Task goal: From the entries below, tally the lines with "lane" in them and reply with that figure only.

Data shown:

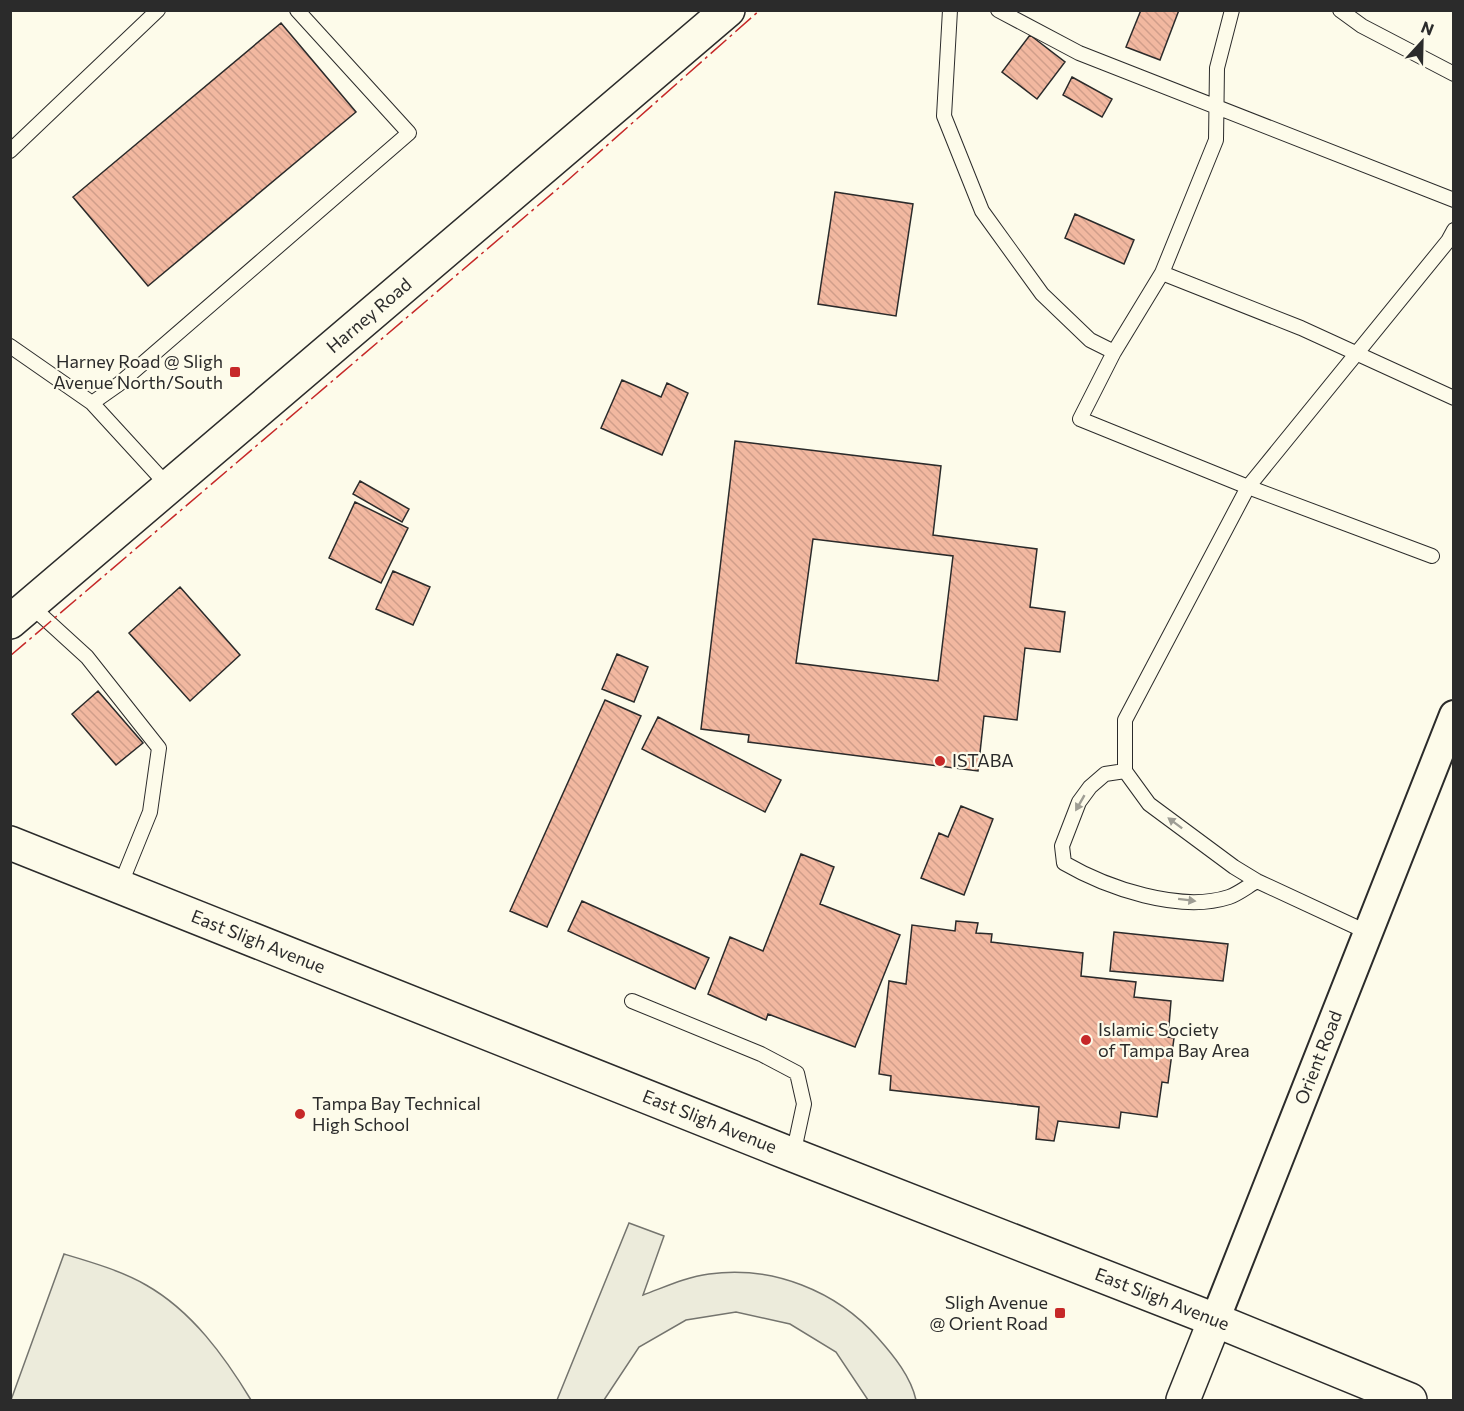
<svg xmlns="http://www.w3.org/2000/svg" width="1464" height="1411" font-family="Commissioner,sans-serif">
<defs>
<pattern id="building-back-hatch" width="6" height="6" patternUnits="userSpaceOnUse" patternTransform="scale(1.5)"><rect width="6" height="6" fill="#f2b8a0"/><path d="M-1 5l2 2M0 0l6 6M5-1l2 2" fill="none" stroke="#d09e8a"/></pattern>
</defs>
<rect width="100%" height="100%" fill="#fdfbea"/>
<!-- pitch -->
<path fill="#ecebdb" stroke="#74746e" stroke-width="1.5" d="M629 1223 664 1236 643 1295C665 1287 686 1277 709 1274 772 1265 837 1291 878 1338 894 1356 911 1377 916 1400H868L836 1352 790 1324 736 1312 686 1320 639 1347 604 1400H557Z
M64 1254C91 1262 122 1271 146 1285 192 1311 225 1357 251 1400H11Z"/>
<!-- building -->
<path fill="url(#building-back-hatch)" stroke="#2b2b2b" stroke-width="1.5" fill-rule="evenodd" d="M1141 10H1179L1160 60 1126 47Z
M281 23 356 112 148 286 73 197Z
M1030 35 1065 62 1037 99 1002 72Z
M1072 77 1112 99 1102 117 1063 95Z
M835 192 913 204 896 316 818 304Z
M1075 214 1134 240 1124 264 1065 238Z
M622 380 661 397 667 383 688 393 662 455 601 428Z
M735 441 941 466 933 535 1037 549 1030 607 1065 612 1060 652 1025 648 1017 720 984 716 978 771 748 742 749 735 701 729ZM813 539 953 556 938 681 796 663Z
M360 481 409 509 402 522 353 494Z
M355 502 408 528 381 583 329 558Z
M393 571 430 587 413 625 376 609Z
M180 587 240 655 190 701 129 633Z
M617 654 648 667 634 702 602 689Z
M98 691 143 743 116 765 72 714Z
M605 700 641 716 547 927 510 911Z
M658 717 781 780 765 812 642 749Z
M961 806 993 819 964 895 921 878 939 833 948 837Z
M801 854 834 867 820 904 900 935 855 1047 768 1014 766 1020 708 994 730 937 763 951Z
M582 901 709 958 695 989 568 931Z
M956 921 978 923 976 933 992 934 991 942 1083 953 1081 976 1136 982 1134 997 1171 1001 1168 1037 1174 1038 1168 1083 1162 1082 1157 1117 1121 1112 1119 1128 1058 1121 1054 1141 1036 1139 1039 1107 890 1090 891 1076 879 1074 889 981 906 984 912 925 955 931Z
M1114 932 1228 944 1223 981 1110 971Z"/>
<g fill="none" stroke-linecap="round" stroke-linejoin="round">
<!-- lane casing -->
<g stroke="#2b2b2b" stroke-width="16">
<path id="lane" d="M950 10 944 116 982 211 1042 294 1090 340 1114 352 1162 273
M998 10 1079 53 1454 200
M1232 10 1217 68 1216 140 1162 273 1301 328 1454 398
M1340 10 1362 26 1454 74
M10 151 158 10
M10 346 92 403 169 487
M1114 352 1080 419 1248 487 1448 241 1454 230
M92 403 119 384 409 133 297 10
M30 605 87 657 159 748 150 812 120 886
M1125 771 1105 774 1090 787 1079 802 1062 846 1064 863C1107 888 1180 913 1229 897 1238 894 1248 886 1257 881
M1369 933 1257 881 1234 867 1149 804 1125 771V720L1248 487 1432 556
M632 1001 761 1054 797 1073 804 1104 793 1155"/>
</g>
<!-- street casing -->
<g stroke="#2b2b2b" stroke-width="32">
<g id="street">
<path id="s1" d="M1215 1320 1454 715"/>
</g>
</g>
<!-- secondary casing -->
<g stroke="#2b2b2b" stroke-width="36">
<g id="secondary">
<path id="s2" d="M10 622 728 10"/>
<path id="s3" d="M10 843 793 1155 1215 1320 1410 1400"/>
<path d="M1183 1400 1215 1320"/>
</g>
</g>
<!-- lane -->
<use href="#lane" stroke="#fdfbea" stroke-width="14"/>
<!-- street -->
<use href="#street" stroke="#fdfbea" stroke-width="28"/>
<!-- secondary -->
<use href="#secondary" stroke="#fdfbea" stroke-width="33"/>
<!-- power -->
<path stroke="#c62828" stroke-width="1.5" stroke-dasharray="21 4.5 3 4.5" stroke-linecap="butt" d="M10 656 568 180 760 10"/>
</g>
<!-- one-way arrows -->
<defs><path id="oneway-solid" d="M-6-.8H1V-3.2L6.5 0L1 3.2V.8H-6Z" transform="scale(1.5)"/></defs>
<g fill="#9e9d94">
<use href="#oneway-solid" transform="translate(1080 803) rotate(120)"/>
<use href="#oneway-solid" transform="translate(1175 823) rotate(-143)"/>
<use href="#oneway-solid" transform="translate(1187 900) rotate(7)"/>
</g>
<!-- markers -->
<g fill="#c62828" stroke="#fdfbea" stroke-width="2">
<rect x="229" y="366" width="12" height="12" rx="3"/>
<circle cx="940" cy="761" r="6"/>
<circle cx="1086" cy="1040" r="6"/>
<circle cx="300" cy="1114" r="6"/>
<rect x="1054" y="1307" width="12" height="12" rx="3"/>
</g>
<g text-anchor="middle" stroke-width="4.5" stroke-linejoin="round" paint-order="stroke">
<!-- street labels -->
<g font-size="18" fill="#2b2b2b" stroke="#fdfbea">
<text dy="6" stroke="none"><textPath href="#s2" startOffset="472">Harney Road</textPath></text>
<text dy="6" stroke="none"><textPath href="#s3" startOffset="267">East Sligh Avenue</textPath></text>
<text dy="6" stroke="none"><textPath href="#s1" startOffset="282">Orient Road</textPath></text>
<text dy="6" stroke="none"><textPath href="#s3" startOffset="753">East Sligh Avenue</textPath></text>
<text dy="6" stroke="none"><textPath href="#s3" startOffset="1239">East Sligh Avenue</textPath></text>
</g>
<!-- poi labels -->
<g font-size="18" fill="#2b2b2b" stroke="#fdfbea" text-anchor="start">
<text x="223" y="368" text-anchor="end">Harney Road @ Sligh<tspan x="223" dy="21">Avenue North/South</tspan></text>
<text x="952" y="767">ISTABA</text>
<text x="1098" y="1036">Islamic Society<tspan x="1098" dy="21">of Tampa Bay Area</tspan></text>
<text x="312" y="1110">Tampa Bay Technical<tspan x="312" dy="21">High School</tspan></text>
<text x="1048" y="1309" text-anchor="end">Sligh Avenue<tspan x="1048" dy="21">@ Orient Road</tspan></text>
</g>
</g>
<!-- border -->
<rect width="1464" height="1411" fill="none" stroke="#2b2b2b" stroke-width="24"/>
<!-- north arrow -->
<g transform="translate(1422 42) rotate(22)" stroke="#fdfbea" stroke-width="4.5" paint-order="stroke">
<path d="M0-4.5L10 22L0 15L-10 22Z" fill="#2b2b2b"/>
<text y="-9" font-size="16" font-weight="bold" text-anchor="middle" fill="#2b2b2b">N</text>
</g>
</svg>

Solved problem: 4